Ruby is also a bit of a contrived example. Ruby looks a lot like you could come to it from Java and know most of it, but metaprogramming actually takes a long time and a lot of work to really figure out.

Similarly, Ruby has many different little variants -- Rails, Rake, various sorts of DSLs -- and that adds significantly to the time to learn it.

Really learning Ruby is learning several similar languages, which makes two years a much harder number to achieve.

C++ could easily have been like that if it had different constellations of features that were routinely used in different ways by the same programmers. Imagine if there were a whole "C++ tools" subculture that used templates extensively but differently, along with one or two other nontrivial features (say, multiple inheritance and exceptions) used in specific ways with specific non-compiler-mandated rules.

You'd have to learn, in effect, about another programming language's worth of material to program fluently within that subculture.

Ruby has several of those.


If you are already an expert programmer who knows a few similar languages, then sure.

If you are already an expert programmer who knows different languages, then two years may be enough, or it may not.

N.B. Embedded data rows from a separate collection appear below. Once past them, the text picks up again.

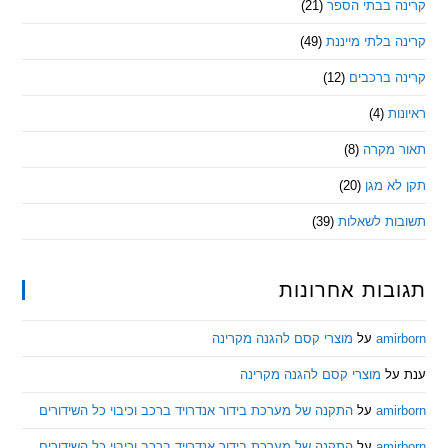
 בבתי הספר
(21)
בלתי מייננת
(49)
 ברכבים
(12)
ת
(4)
מקרה
(8)
 מגן
(20)
ת לשאלות
(39)
ות אחרונות
am
על
מוצרי קסם להגנה מקרינה
ל
מוצרי קסם להגנה מקרינה
am
על
התקנה של מערכת בידור אנדרויד ברכב וכיבוי כל השידורים
am
על
התקנה של מערכת בידור אנדרויד ברכב וכיבוי כל השידורים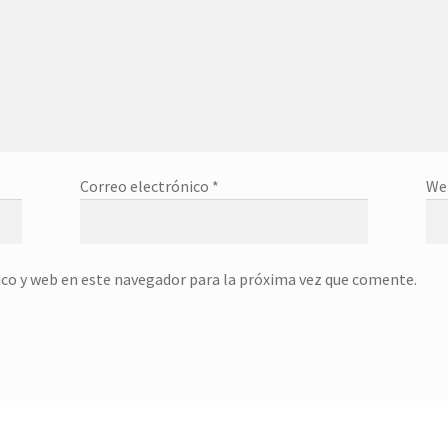
Correo electrónico
*
We
co y web en este navegador para la próxima vez que comente.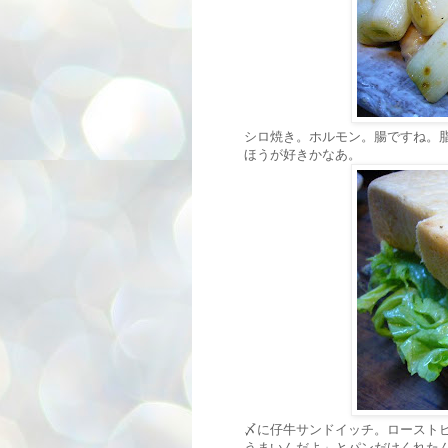
シロ焼き。ホルモン。腸ですね。
ほうが好きかなあ。
〆に仔牛サンドイッチ。ロースト
うまいんだよ」とパンだけくれた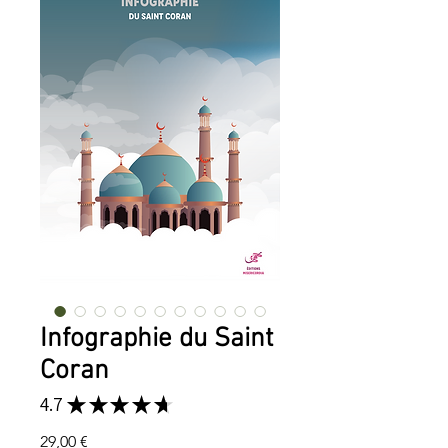
Infographie du Saint
Coran
4.7
★
★
★
★
★
3
Prix
29,00 €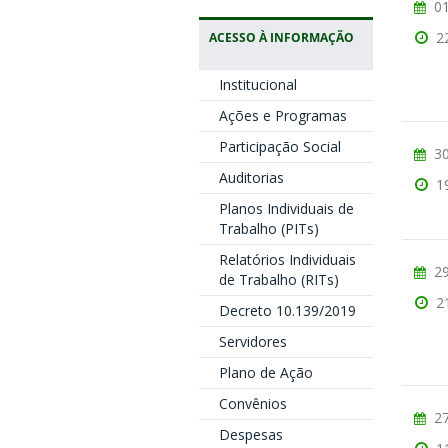
01
2
ACESSO À INFORMAÇÃO
Institucional
Ações e Programas
Participação Social
30
Auditorias
1
Planos Individuais de
Trabalho (PITs)
Relatórios Individuais
29
de Trabalho (RITs)
2
Decreto 10.139/2019
Servidores
Plano de Ação
Convênios
27
Despesas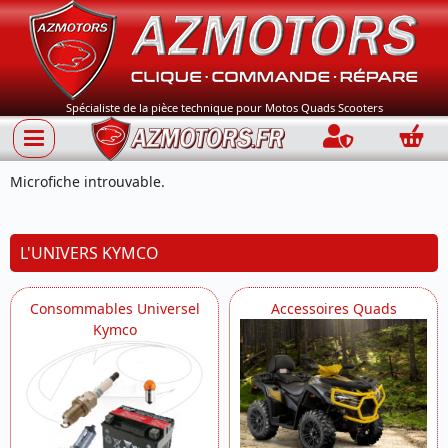
Spécialiste de la pièce technique pour Motos Quads Scooters
Connection
Panie
Microfiche introuvable.
L'UNIVERS KYMCO
Consommables Universel
Accessoires Quads
Kymco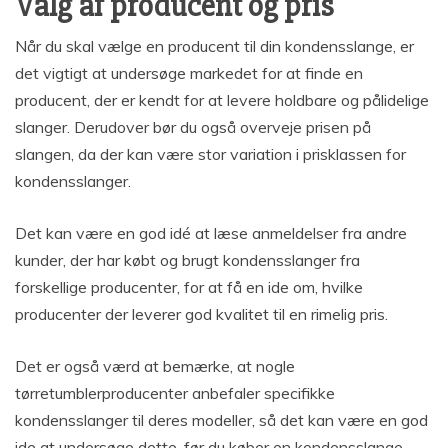
Valg af producent og pris
Når du skal vælge en producent til din kondensslange, er
det vigtigt at undersøge markedet for at finde en
producent, der er kendt for at levere holdbare og pålidelige
slanger. Derudover bør du også overveje prisen på
slangen, da der kan være stor variation i prisklassen for
kondensslanger.
Det kan være en god idé at læse anmeldelser fra andre
kunder, der har købt og brugt kondensslanger fra
forskellige producenter, for at få en ide om, hvilke
producenter der leverer god kvalitet til en rimelig pris.
Det er også værd at bemærke, at nogle
tørretumblerproducenter anbefaler specifikke
kondensslanger til deres modeller, så det kan være en god
ide at undersøge dette, før du køber en kondensslange.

If you are not already an expert programmer, then two years is unlikely to be enough. Peter Norvig suggests it may take ten years to become an expert: http://norvig.com/21-days.html

Example: I have been programming for a little over ten years (though not all of that time was professional programming); have a degree in software engineering; have worked in telecoms, web development and recently in embedded systems; have used C, C++, Java and Python professionally; I am a self-described language enthusiast who likes to tinker with, try out and apply a variety of languages (factor, scheme, clojure, prolog, ocaml, haskell and a few more to a lesser extent). BUT I still learn new things about the languages I use. I still feel I have a lot more to learn. I first started using Python in 2001 or 2002 and I still find myself learning useful new things.

So, sure, you can learn enough to effectively use a language in a lot less than two years, but I think it will take a lot lot longer to learn "everything you ever needed to know about a language".


It depends to whom you're asking this question. Some people have high standard than others.

I wouldn't bet a consulting project performing integration of various systems using Ruby if the programmers on my team average of 2 years "side-project" Ruby/Rails.

I still wouldn't bet on Ruby developers with 2 years of experience on certain type of web-apps either unless I've seen their code, code style, discipline, judgement, etc.

I would trust a Ruby developer who got burned by some of the Ruby tricks though.

Case and point (or anecdotes):

I recently brought in a veteran Java, 2 year-ish Ruby/Rails, and 1 year-ish JS (thanks to Node.js and Crockford "The Good Parts") programmer to help us working on some of the JavaScript codebase. Java knowledge is intermediate despite the number of years(I consider deep JVM and standard JDK knowledge around hard-to-use packages such as NIO, Thread, Networking as expert, other than that, just intermediate). Pragmatic guy. Understand OOP and its gotchas.

I made an observation of her work in Ruby and JS. On the JS side, she wrote much more code than needed and my gut feeling tells me that she does this to increase her experience using JS. Kinda using it as a playground.

On the Ruby side, certain bad OO practice tends to be a little bit more accepted by her. Where as she would be critical when it comes to bad OO practice in Java.

Hence this is why I would prefer to observe developer's attitude more as oppose to the experience level. Because sometime 1-2 years are considered as "Honeymoon" period where everything looks fine and dandy. As soon as the honeymoon is over and your significant others start to show its true colour, then you're back down to the earth again.


Totally agree. For example, if a web dev wants to try a new language/framework, he or she can be competent in a few weeks and well-versed in 3-6 months. No?